Study Objective. As patients with a major psychiatric disorder such as schizophrenia generally are less likely to have their medical illnesses diagnosed and medically managed, we investigated whether osteoporosis screening, prevention management, and/or drug therapy (i.e., clinical services for osteoporosis) are provided consistently to both women with schizophrenia and those without the disease.
Design. Retrospective medical record review.
Setting. Three Midwest Veterans Affairs medical centers and clinics.
Patients. Forty-six women aged 45 years or older who had schizophrenia and 46 female control subjects who were frequency matched on age.
Measurements and Main Results. Twelve months of progress notes were reviewed for osteoporosis clinical services. In addition, smoking status, smoking cessation counseling, alcohol consumption, and fracture rates were compared between the groups. Overall, significantly fewer patients with schizophrenia (28 patients [61%]) received a clinical service for osteoporosis compared with the control group (37 patients [80%]).

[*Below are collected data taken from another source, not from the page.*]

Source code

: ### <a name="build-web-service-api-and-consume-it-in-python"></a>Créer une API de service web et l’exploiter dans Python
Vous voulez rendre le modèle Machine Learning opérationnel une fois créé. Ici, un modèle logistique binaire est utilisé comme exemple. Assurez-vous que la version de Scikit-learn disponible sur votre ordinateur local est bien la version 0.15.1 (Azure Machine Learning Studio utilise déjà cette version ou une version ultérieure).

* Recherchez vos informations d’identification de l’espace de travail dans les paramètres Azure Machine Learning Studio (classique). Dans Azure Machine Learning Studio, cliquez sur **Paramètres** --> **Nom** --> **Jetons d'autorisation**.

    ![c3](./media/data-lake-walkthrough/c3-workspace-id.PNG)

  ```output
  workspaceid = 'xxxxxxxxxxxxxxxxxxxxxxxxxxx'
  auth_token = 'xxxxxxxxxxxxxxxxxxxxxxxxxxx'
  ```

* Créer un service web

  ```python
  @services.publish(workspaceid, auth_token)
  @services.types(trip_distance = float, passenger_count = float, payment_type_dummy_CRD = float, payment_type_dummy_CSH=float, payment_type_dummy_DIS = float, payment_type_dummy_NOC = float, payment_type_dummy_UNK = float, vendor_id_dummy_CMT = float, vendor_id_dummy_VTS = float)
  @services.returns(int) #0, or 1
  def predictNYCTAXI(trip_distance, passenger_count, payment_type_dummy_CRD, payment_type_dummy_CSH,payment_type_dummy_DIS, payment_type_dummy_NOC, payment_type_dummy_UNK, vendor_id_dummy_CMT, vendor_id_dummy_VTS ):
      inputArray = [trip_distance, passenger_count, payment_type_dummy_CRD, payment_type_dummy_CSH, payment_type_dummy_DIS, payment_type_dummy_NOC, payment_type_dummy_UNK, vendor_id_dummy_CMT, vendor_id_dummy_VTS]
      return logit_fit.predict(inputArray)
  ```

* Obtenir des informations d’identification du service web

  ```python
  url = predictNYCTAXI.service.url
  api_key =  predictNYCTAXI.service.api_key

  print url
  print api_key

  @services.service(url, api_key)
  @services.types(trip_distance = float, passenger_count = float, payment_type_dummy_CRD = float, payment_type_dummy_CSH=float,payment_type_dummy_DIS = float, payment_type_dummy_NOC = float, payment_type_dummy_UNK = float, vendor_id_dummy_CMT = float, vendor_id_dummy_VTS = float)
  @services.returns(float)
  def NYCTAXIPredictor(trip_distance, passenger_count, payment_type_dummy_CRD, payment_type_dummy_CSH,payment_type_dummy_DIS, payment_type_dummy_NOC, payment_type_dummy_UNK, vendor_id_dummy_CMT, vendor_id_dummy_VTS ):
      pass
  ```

This difference was due to a significantly fewer number of patients with schizophrenia who received any osteoporosis agent (22 patients [48%]) compared with the control group (36 patients [78%]). Only 13 patients (28%) with schizophrenia received hormone replacement therapy compared with 25 control patients (54%).
Conclusion. Women with schizophrenia in three Midwest Veterans Affairs medical centers did not receive the same level of osteoporosis care as that of age-matched control patients. This was primarily due to a lower utilization of osteoporosis agents, specifically hormone replacement therapy. Further research is necessary to determine the reason for this difference. Clinicians should be aware of medical management issues in patients with major psychiatric diagnoses and, specifically, osteoporosis care of women with schizophrenia.